A: I'll clarify some things which might have been unclear:
(1) A hilbert space is a complete inner product space
(2) Integrating the product of two continuous functions over a segment gives you an inner product space
(3) Every inner product space can be completed such that the new inner product agrees with the original inner product on the original space (meaning the set)
(4) Every Hilbert space $H$ has a set of orthonormal vectors {$v_i$}$_{i\in I}$ such that for every $u \in H$ if $<u,v_i>=0$ for every $i\in I$, then $u=0$. That set is called a hilbert base of $H$.
(5) You can write $\sum \hat{f}(n) e^{inx}$ as $\sum a_n\frac{(e^{inx}+e^{-inx})}{2}+ \sum b_n\frac{(e^{inx}-e^{-inx})}{2i}$ 
and get a formula for $a_n$ and $b_n$ dependent on $\hat{f}(n)$ acoordingly:
 $a_n=\frac{\hat{f}(-n)+\hat{f}(n)}{2}$,  $b_n=\frac{\hat{f}(-n)-\hat{f}(n)}{2i}$
$a_n=\frac{1}{2\pi}\int_{-\delta}^{\delta}f(\theta) \cos(n\theta) d\theta=\frac{1}{2\pi}\int_{-\delta}^{\delta} \cos(n\theta) d\theta+\frac{1}{2\pi}\int_{-\delta}^{0} \frac{\theta}{\delta} \cos(n\theta) d\theta+\frac{1}{2\pi}\int_{0}^{\delta} -\frac{\theta}{\delta} \cos(n\theta) d\theta$ 
While $b_n=0$  for every $n \in \mathbb{N}$. But still can be expressed as:
$b_n=\frac{1}{2\pi}\int_{-\delta}^{\delta}f(\theta) \sin(n\theta) d\theta=\frac{1}{2\pi}\int_{-\delta}^{\delta} \sin(n\theta) d\theta+\frac{1}{2\pi}\int_{-\delta}^{0} \frac{\theta}{\delta} \sin(n\theta) d\theta+\frac{1}{2\pi}\int_{0}^{\delta} -\frac{\theta}{\delta} \sin(n\theta) d\theta$
(6) Given a hilbert base {$u_i$}$_{i \in I}$, you can write every $v \in H$ as $\sum_{i \in I} <v,u_i>u_i$. The set  {$\sin(nx)$}$_{n=1}^{\infty}$,{$\cos(nx)$}$_{n=1}^{\infty}$ is a Hilbert base for the space $L^2[-\pi,\pi]$ which contains the function $f$. 
I hope this is clearer.
A: I'll write why it's an inner product in a seperate answer:
Given $[a,b] ⊆ \mathbb{R}$ ,Define the vector space $V=C([a,b],\mathbb{C})$ over $\mathbb{C}$. 

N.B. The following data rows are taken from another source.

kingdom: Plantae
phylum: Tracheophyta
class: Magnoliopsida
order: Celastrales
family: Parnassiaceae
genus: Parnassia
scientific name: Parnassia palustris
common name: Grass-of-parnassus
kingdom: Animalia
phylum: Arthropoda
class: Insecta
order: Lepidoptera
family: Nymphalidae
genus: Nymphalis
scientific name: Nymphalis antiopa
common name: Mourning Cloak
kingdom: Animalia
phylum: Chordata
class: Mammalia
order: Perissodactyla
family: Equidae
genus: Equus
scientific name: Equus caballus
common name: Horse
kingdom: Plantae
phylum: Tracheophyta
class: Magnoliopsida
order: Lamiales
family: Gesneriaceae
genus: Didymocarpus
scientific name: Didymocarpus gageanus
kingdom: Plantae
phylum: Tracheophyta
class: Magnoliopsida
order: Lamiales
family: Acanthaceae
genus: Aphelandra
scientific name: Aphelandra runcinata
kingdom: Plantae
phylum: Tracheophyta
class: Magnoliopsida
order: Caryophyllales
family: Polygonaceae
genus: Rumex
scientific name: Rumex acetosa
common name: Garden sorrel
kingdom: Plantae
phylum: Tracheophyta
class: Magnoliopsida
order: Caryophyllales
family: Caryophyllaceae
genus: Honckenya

I'll show that $<,>:V \times V\to \mathbb{C}$, $<f,g>:=\frac{1}{b-a} \int_{t=a}^b f(t) \overline {g(t)}dt$ is an inner product on $V$. I'll note that $C([a,b],\mathbb{C})$ are the continuous functions from $[a,b]$ to $\mathbb{C}$.
(i) Linearity in the first argument: This is immediate due to linearity of the integral.
(ii) Conjugate symmetry:
$\overline {<f,g>}= \overline{\frac{1}{b-a} \int_{t=a}^b f(t) \overline {g(t)}dt}= \frac{1}{b-a} \int_{t=a}^b \overline{f(t) \overline {g(t)}}dt=\frac{1}{b-a} \int_{t=a}^b \overline{f(t)} g(t)dt=<g,f>$
(iii) Positive-definiteness: 
$<f,f>=\frac{1}{b-a} \int_{t=a}^b f(t) \overline {f(t)}dt=\frac{1}{b-a} \int_{t=a}^b |f(t)|^2 dt$
$|f(t)|^2 $ is a positive integrable function and therefore $<f,f> \geq0$. Also from the fact that $f$ is continuous we get that $\int_{t=a}^b |f(t)|^2 dt=0$ if and only if $f(t)=0$ for every $t \in [a,b]$.
I hope this ansers the question about (2).